§ **Problem**: Write the material out again, line by line, exactly as it is.

§ **Supplied material**:

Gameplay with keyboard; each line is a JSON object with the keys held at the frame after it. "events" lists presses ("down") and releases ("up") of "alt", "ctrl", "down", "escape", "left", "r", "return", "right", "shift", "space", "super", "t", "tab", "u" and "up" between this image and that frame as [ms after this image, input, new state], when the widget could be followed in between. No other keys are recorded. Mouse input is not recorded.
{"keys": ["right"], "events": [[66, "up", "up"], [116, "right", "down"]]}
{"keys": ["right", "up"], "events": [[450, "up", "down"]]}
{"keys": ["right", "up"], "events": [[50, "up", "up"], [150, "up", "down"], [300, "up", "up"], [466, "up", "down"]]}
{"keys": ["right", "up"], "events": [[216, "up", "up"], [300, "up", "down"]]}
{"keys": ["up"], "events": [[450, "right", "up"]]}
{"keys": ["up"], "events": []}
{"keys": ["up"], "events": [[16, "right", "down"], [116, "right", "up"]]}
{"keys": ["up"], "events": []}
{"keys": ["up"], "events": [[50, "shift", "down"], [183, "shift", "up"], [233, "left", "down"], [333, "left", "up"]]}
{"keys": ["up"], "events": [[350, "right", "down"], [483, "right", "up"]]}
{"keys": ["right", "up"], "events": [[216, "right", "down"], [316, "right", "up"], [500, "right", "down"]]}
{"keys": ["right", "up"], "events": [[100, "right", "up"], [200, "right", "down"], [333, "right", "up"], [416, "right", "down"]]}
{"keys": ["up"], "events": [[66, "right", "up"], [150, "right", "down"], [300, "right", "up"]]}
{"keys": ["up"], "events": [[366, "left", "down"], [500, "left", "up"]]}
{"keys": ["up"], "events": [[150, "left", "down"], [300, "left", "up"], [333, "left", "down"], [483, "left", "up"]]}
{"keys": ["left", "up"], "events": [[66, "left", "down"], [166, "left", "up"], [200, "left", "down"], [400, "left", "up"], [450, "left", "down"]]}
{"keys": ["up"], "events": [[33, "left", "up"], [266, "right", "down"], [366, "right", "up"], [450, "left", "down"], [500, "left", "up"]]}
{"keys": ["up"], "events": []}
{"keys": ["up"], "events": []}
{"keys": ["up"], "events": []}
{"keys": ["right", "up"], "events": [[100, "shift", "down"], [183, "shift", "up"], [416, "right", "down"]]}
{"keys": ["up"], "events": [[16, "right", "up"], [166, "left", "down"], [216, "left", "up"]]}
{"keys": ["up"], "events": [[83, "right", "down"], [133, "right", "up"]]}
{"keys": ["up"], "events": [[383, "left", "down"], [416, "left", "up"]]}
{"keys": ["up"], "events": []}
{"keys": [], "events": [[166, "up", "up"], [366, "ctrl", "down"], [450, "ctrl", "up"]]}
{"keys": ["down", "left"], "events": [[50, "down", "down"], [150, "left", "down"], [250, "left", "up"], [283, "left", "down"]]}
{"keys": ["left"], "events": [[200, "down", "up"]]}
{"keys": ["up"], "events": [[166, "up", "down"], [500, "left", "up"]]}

§ **Solution for this problem**:
Gameplay with keyboard; each line is a JSON object with the keys held at the frame after it. "events" lists presses ("down") and releases ("up") of "alt", "ctrl", "down", "escape", "left", "r", "return", "right", "shift", "space", "super", "t", "tab", "u" and "up" between this image and that frame as [ms after this image, input, new state], when the widget could be followed in between. No other keys are recorded. Mouse input is not recorded.
{"keys": ["right"], "events": [[66, "up", "up"], [116, "right", "down"]]}
{"keys": ["right", "up"], "events": [[450, "up", "down"]]}
{"keys": ["right", "up"], "events": [[50, "up", "up"], [150, "up", "down"], [300, "up", "up"], [466, "up", "down"]]}
{"keys": ["right", "up"], "events": [[216, "up", "up"], [300, "up", "down"]]}
{"keys": ["up"], "events": [[450, "right", "up"]]}
{"keys": ["up"], "events": []}
{"keys": ["up"], "events": [[16, "right", "down"], [116, "right", "up"]]}
{"keys": ["up"], "events": []}
{"keys": ["up"], "events": [[50, "shift", "down"], [183, "shift", "up"], [233, "left", "down"], [333, "left", "up"]]}
{"keys": ["up"], "events": [[350, "right", "down"], [483, "right", "up"]]}
{"keys": ["right", "up"], "events": [[216, "right", "down"], [316, "right", "up"], [500, "right", "down"]]}
{"keys": ["right", "up"], "events": [[100, "right", "up"], [200, "right", "down"], [333, "right", "up"], [416, "right", "down"]]}
{"keys": ["up"], "events": [[66, "right", "up"], [150, "right", "down"], [300, "right", "up"]]}
{"keys": ["up"], "events": [[366, "left", "down"], [500, "left", "up"]]}
{"keys": ["up"], "events": [[150, "left", "down"], [300, "left", "up"], [333, "left", "down"], [483, "left", "up"]]}
{"keys": ["left", "up"], "events": [[66, "left", "down"], [166, "left", "up"], [200, "left", "down"], [400, "left", "up"], [450, "left", "down"]]}
{"keys": ["up"], "events": [[33, "left", "up"], [266, "right", "down"], [366, "right", "up"], [450, "left", "down"], [500, "left", "up"]]}
{"keys": ["up"], "events": []}
{"keys": ["up"], "events": []}
{"keys": ["up"], "events": []}
{"keys": ["right", "up"], "events": [[100, "shift", "down"], [183, "shift", "up"], [416, "right", "down"]]}
{"keys": ["up"], "events": [[16, "right", "up"], [166, "left", "down"], [216, "left", "up"]]}
{"keys": ["up"], "events": [[83, "right", "down"], [133, "right", "up"]]}
{"keys": ["up"], "events": [[383, "left", "down"], [416, "left", "up"]]}
{"keys": ["up"], "events": []}
{"keys": [], "events": [[166, "up", "up"], [366, "ctrl", "down"], [450, "ctrl", "up"]]}
{"keys": ["down", "left"], "events": [[50, "down", "down"], [150, "left", "down"], [250, "left", "up"], [283, "left", "down"]]}
{"keys": ["left"], "events": [[200, "down", "up"]]}
{"keys": ["up"], "events": [[166, "up", "down"], [500, "left", "up"]]}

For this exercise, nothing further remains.